======== TEXT SECTION ========

Museum Reacts to New UN Report on Congo

The U.S. Holocaust Memorial Museum today reacted to the new United Nations report on human rights violations in the Democratic Republic of the Congo (DRC).  Published by the United Nations High Commissioner for Human Rights, the report outlines the most serious violations of human rights and international humanitarian law in the DRC between 1993 and 2003 and offers a range of transitional justice options to deal with the legacy of the crimes.

“The scale, scope and detail of the crimes are too serious to be ignored,” said Michael Abramowitz, Director of the Committee on Conscience, the Museum’s genocide prevention program. “This report offers a shocking picture of violence directed against civilians in the Congo by multiple perpetrators over more than a decade. The allegations of serious violations of international humanitarian law should be treated with utmost gravity in the interests of truth-telling, combating impunity, and achieving justice for victims.”

========

- _WRITTEN INSTRUCTION_
Rework the museum statement starting with "Museum Reacts to" and going on through "of the crimes.", putting "post-conflict justice" wherever "transitional justice" appears. These lines have no connection to the museum statement.

======== SUPPLIED ENTRIES ========

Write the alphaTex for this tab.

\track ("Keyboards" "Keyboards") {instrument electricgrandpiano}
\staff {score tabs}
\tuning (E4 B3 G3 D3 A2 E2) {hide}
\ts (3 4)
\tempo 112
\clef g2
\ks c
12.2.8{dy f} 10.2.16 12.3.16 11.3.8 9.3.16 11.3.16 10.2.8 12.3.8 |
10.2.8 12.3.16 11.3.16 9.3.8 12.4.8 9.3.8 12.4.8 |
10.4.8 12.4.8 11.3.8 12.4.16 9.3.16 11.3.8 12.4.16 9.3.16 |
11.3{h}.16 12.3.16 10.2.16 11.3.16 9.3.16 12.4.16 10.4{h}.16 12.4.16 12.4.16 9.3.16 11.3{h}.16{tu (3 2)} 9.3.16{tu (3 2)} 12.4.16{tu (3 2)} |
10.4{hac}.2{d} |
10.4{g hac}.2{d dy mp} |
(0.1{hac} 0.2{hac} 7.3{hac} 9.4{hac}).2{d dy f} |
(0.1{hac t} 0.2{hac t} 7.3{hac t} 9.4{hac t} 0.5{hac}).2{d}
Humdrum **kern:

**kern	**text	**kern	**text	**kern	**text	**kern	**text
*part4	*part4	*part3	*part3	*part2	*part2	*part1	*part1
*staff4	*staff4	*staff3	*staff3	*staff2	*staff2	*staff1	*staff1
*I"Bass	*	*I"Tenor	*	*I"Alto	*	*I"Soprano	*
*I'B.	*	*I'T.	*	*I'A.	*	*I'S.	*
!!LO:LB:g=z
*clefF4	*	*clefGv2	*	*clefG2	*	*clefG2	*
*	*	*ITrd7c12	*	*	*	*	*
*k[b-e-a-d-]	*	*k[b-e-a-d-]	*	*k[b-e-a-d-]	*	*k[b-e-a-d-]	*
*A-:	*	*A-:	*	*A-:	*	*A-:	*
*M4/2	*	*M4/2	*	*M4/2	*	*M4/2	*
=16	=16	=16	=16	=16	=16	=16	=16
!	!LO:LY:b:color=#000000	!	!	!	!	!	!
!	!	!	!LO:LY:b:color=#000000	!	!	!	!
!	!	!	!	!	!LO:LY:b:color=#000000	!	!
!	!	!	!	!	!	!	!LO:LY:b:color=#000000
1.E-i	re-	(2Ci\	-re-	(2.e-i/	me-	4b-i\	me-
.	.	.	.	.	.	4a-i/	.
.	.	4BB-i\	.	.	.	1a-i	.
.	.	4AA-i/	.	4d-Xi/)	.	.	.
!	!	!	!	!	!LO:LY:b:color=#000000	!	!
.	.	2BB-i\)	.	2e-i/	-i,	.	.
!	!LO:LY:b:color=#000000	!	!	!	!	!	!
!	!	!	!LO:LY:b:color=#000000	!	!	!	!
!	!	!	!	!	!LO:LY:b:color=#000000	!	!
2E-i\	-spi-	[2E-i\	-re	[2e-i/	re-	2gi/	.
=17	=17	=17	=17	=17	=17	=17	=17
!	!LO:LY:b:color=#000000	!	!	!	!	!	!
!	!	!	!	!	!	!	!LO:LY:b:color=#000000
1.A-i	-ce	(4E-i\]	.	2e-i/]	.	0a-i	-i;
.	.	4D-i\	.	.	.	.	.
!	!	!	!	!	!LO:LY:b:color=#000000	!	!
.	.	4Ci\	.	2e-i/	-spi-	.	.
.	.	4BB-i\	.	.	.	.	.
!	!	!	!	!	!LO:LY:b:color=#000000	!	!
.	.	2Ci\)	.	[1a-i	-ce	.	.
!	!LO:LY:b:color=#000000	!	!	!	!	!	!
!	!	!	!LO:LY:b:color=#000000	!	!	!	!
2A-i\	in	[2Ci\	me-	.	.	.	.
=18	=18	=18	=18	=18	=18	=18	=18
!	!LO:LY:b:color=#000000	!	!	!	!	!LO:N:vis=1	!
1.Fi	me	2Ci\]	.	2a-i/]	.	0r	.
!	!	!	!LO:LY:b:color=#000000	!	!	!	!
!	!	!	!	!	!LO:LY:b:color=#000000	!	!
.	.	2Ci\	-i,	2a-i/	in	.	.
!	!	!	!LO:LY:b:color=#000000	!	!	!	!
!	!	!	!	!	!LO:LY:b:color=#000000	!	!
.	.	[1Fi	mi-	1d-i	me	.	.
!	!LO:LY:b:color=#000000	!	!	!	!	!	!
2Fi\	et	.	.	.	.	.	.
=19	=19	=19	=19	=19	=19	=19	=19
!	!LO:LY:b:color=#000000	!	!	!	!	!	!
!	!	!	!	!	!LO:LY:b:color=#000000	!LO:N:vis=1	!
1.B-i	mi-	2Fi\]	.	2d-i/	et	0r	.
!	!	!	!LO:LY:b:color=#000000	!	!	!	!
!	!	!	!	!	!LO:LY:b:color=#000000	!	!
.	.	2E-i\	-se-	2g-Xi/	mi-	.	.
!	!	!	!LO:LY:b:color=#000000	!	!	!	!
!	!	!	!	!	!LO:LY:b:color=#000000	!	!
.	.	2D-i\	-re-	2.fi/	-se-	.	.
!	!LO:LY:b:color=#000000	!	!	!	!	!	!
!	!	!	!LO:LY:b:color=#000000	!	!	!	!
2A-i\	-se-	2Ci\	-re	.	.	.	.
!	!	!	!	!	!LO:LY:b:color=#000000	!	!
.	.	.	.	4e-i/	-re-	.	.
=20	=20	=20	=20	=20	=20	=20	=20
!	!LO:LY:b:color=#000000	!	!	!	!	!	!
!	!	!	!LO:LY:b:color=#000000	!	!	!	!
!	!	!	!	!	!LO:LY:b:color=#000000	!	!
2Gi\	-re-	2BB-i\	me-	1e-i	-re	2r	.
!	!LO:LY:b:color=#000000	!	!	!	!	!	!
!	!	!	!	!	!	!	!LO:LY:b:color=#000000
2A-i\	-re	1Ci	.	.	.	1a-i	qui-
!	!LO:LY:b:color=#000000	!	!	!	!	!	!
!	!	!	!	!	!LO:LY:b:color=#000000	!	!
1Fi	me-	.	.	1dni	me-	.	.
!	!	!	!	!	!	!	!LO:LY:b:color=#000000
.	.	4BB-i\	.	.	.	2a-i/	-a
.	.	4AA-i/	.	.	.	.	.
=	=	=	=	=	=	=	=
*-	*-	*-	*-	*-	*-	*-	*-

========

- _FULL ANSWER_
Museum Reacts to New UN Report on Congo

The U.S. Holocaust Memorial Museum today reacted to the new United Nations report on human rights violations in the Democratic Republic of the Congo (DRC).  Published by the United Nations High Commissioner for Human Rights, the report outlines the most serious violations of human rights and international humanitarian law in the DRC between 1993 and 2003 and offers a range of post-conflict justice options to deal with the legacy of the crimes.